-- start Supplied text --

Monthly Listening: Oct 2025
Oct. 31st, 2025 06:05 pmwas saying to a friend that i had been listening mostly to shoegaze recently because i needed familiarity among the stress. he joked that we’re getting old and our music tastes are stuck in our younger years. which, yes, my favourite artists have all at least been around a decade but am i truly calcifying? the only new-ish producer i like is haraguchi sasuke and even he’s been around for a few years now. i have no idea what laufey sounds like! there’s a coachella 2026 act i only know due to a child on taskmaster aotearoa!
i read a guardian piece recently about how rockabilly is dying because it hasn’t been revived or referenced by pop music, unlike many other genres. it feels like every other month there’s an article about the death of rock music, but is rockabilly truly dead when there was an entire baz luhrmann movie with that guy who i pettily dislike? sure there’s no innovation, no new life breathed into this granite genre, but the genres rockabilly is indebted to are still flourishing. perhaps it’s the narrowness of the genre: like shoegaze’s orbit around mac demarco because if you go too far into the electronic oort cloud you are now dream pop.

-- end Supplied text --
-- start Listed records --

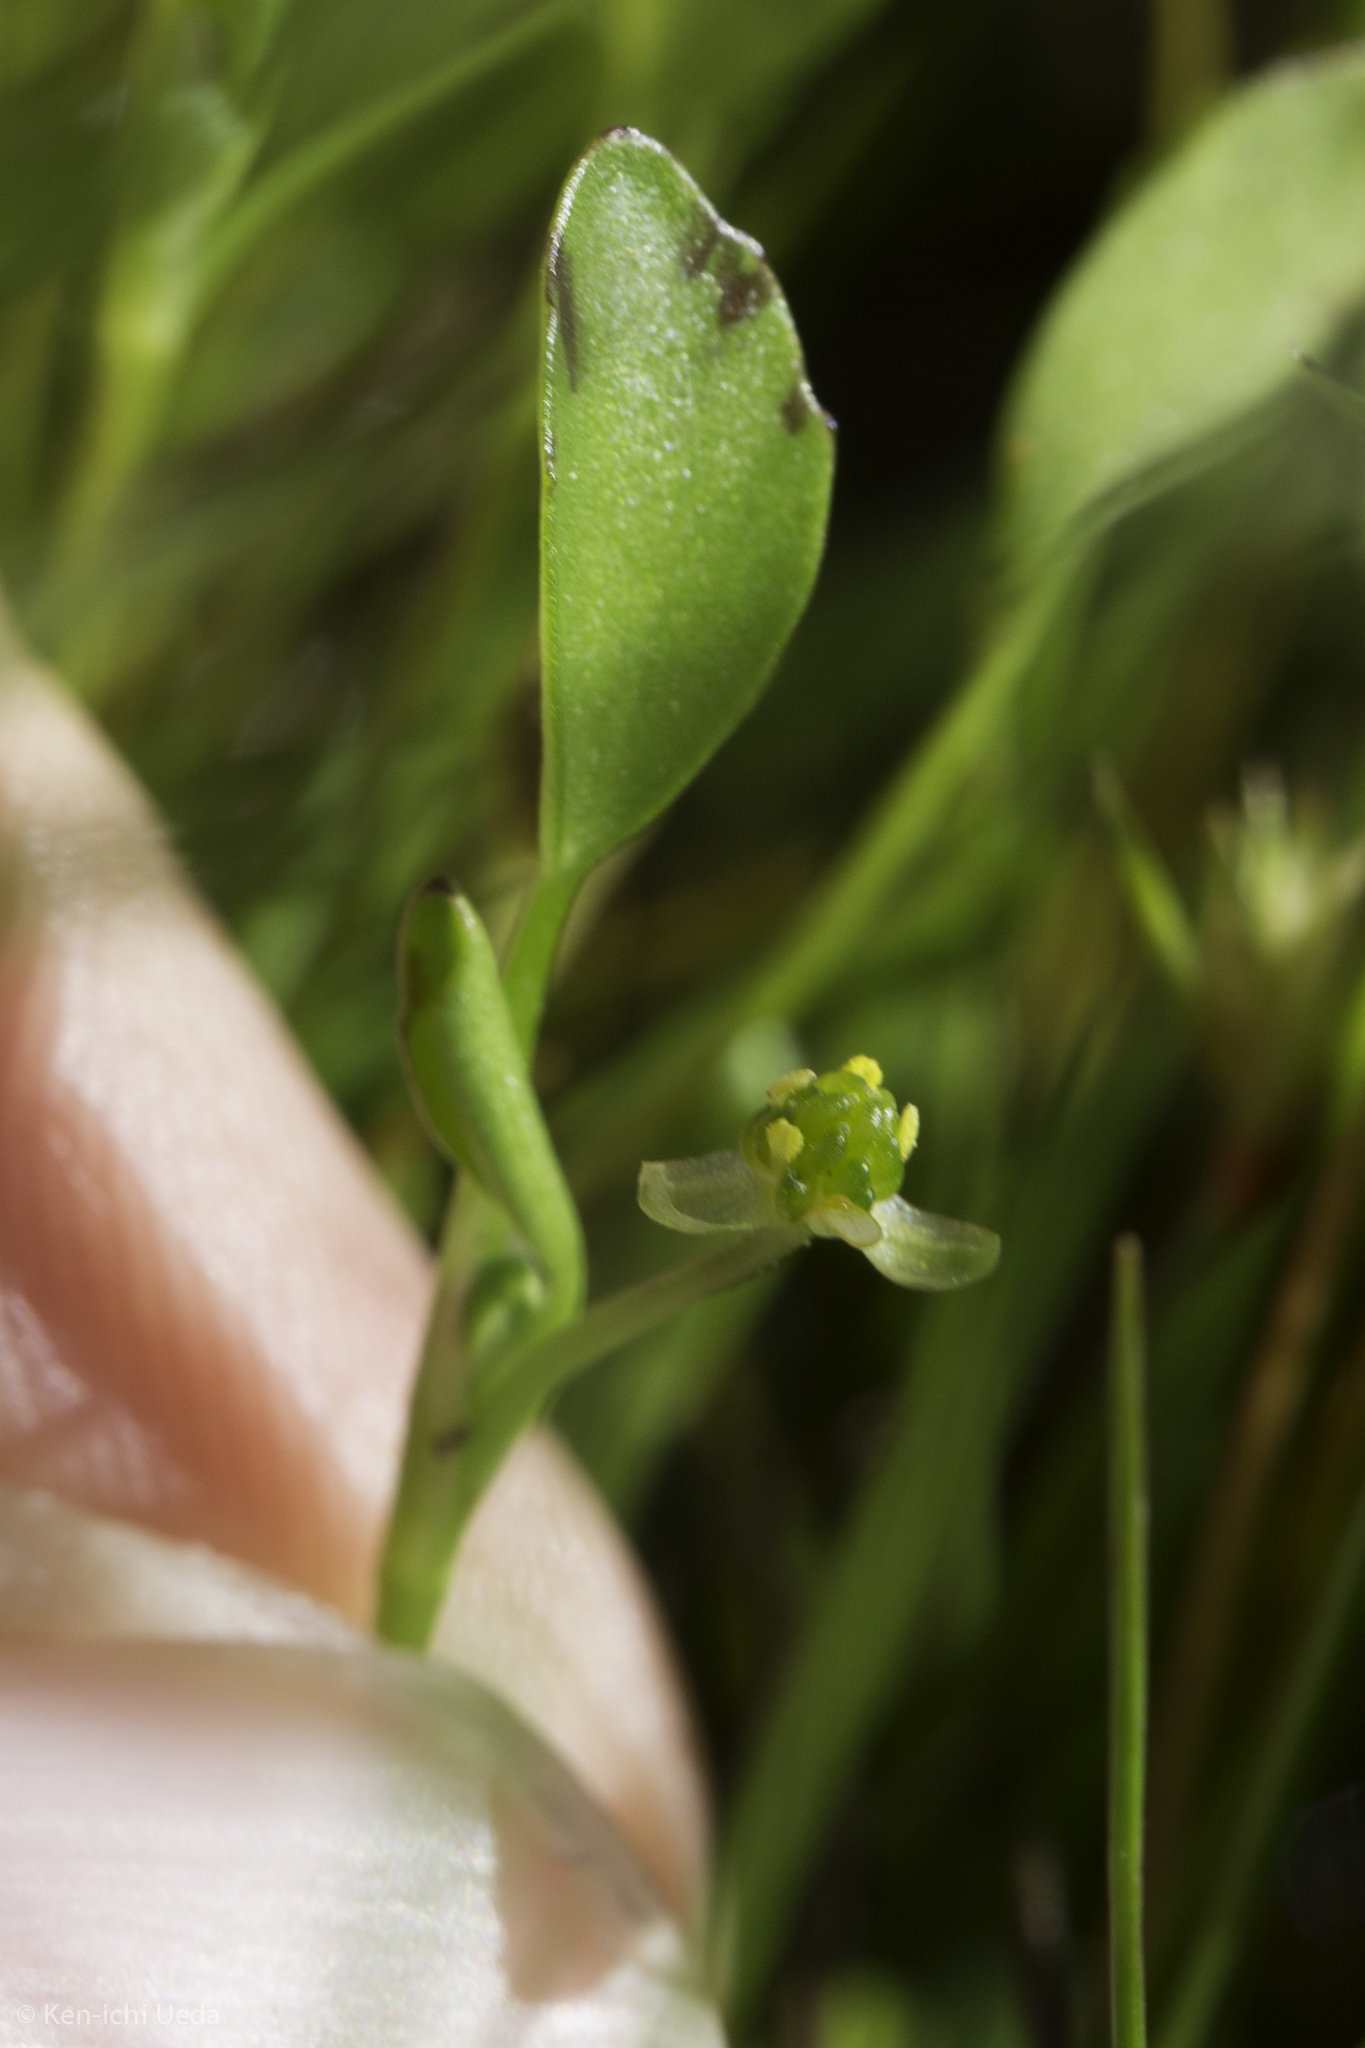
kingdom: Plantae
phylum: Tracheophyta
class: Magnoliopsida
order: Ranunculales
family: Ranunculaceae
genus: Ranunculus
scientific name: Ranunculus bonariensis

-- end Listed records --

Task A – In the October listening post, which producer does the writer name as the only new-ish one they like?
Task B – According to the Guardian piece described in the October listening post, why is rockabilly dying?

Exercise result A – Haraguchi Sasuke.

Exercise result B – The piece says rockabilly is dying because, unlike many other genres, it hasn't been revived or referenced by pop music.